We end with some important remarks. Starting from this post, as you have noticed, our development of number theory makes intense use of logarithms. One of the reasons is rather simple: it’s that, in several formulas like (1), the function $\pi(x)$ or other functions of interest appear at the exponent, so logarithm is necessary for getting them back to the base, so obtaining theorems like Chebyshev’s one.

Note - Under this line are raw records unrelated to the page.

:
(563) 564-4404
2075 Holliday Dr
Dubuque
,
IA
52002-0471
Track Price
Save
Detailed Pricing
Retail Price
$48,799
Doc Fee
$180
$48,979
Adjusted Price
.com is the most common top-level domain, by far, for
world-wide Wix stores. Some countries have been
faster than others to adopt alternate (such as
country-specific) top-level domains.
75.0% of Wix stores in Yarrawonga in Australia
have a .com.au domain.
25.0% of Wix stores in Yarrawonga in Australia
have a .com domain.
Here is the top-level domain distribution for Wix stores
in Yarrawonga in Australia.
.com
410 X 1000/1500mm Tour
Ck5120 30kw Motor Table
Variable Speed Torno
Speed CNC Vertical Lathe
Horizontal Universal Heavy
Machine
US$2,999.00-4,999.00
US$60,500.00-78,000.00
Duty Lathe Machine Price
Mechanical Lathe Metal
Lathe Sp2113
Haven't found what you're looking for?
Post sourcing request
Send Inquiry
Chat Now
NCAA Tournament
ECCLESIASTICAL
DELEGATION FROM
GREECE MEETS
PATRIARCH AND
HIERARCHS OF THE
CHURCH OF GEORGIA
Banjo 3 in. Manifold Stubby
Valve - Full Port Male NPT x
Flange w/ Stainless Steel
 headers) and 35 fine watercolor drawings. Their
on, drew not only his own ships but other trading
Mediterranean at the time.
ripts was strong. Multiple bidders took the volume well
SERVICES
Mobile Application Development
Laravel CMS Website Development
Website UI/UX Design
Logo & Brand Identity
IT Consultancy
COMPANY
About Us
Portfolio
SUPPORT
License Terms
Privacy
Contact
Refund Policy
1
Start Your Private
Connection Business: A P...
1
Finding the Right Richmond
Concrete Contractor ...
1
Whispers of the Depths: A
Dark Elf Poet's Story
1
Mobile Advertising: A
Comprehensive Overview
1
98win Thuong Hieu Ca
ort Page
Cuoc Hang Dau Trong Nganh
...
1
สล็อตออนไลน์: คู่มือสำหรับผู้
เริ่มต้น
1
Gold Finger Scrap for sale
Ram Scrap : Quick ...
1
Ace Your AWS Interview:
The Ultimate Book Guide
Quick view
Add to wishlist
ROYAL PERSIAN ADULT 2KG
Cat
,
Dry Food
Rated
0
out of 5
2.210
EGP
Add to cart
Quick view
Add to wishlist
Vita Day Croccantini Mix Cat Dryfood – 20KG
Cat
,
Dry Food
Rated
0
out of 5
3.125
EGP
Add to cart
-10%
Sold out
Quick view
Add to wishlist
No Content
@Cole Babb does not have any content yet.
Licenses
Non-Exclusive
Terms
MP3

Then there is another reason, more profound, that we’ll understand in the next posts: logarithms allow to convert products into sums; this passage lets in turn convert sums into integrals, so letting use some integration techniques… but we’ll see all this with time.
Also the choice of the logarithm base will be clarified later: for example we’ll see why in the prime number Theorem the base must be the Nepero’s number $e$. This is not true for Chebyshev’s Theorem, in which any base is good. In fact, we suppose the logarithm in (15) to be in a certain base $a$, with the following passages we can express it in another base $b$:

$$\pi(x) \asymp \frac{x}{\log_a x} = \frac{x}{\frac{\log_b x}{\log_b a}} = (\log_b a) \frac{x}{\log_b x}$$

But the multiplication by a constant $\log_b a$ is irrelevant for the asymptotic order: if $\pi(x)$ is of the same order as $(\log_b a) \frac{x}{\log_b x}$, it’s also of the same order as $\frac{x}{\log_b x}$, that is Chebyshev’s Theorem is also true with base $b$. This means that in (16) we can choose any base for the logarithm.
The same remark is also valid for other formulas, like the first of Theorem N.4:

$$\theta(x) \sim \psi(x)$$

Here logarithms are implicit, inside the definitions of the functions $\theta(x)$ and $\psi(x)$ (Definition N.7). Here the base does not matter too, as long as it’s the same in the definition of $\theta$ and in the definition of $\psi$: a possible change of base would multiply both members by the same constant, preserving the asymptotic equivalence.
The case of the prime number Theorem is instead very different: in (16) there is only one logarithm, because there is no logarithm inside the definition of $\pi(x)$. A possible change of base would entail, as in (15), the multiplication by a constant, but the asymptotic equivalence $\sim$ is not preserved by the multiplication by a generic constant, differently from $\asymp$. For this reason it will be important, for getting to this Theorem, choosing the correct base.